Jeff Jarvis may well be right about political conventions these days being nothing more than contemptible “staged events to get media coverage” and therefore not worthy of reporting on, but they’re tailor made for the quirky news stylings of CNN’s veteran correspondent Jeanne Moos, whose “beat” is the offbeat, so to speak.
In today’s “Moost Unusual” bit, she zeroed in on a giant pizza cut into a wheat field near the Denver airport for Papa John’s that delegates (and the 15,000 reporters as well, presumably) to the Democratic National Convention will see as their aircraft are landing. To pad out the piece, Moos did a quick review of other giant “crop circle” advertisements as well as assorted giant figures cut into farm fields across the country and around the world.
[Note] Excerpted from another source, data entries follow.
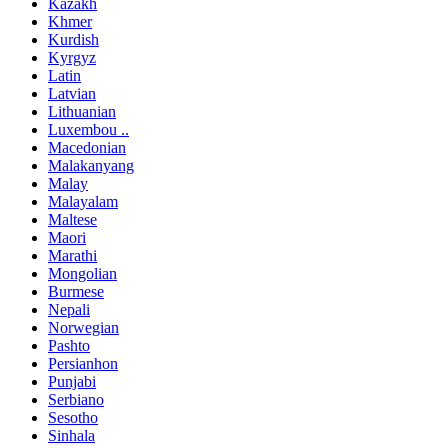
Kazakh
Khmer
Kurdish
Kyrgyz
Latin
Latvian
Lithuanian
Luxembou ..
Macedonian
Malakanyang
Malay
Malayalam
Maltese
Maori
Marathi
Mongolian
Burmese
Nepali
Norwegian
Pashto
Persianhon
Punjabi
Serbiano
Sesotho
Sinhala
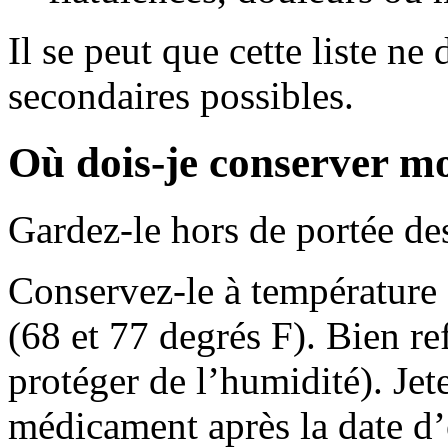
Il se peut que cette liste ne 
secondaires possibles.
Où dois-je conserver 
Gardez-le hors de portée des
Conservez-le à température 
(68 et 77 degrés F). Bien re
protéger de l’humidité). Jet
médicament après la date d’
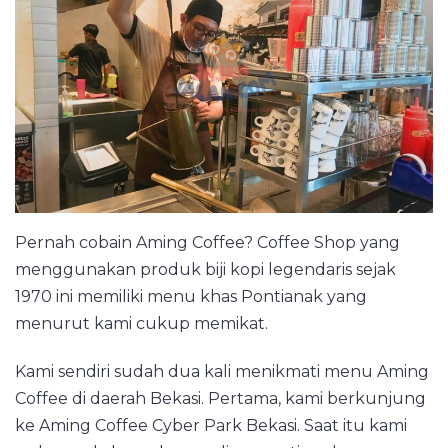
Pontianak
yang
Legendaris
Pernah cobain Aming Coffee? Coffee Shop yang
menggunakan produk biji kopi legendaris sejak
1970 ini memiliki menu khas Pontianak yang
menurut kami cukup memikat.
Kami sendiri sudah dua kali menikmati menu Aming
Coffee di daerah Bekasi. Pertama, kami berkunjung
ke Aming Coffee Cyber Park Bekasi. Saat itu kami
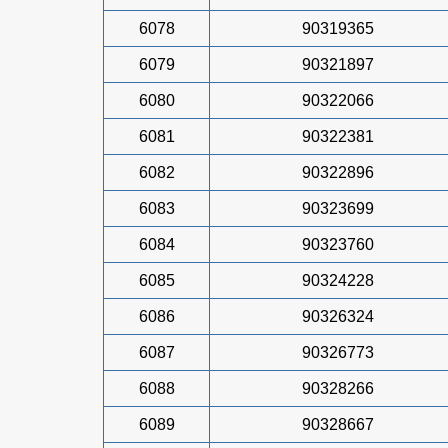
6078
90319365
6079
90321897
6080
90322066
6081
90322381
6082
90322896
6083
90323699
6084
90323760
6085
90324228
6086
90326324
6087
90326773
6088
90328266
6089
90328667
Which brings us to the so-called “Rude Giant” (also known as the Cerne Abbas giant or, more simply, the “rude man”), a chalk figure carved into a hillside in Dorset, England that dates back to the late 17th century, although its precise origins are unknown. Some historians have speculated that it may have been a parody of Oliver Cromwell, the regicidal English dictator. Cromwell was, of course, a fanatical Puritan and if he was aware of the Cerne Abbas, doubtless would have found its giant phallus highly offensive.
The puritan spirit lives on at CNN apparently. For whatever reason, the network felt obliged to censor the Rude Giant’s “naughty bits” by pixelating them when they appeared in the Moos piece. The reason was probably less to prevent their viewers’ delicate eyes from being offended, than to avoid bothersome complaints about broadcasting something “obscene or indecent” in violation of the FCC regulations, but in either case, it seemed quite strange for a “news” network in the 21st century to apply that standard of prudery to a four hundred year chalk carving. For a country that treasures “free speech” and holds up the first amendment right as being almost sacrosanct, the daft constraints imposed by the archaic FCC regulations on broadcasters utilizing the public airwaves seem like a terrible contradiction to the right of free speech in this day and age.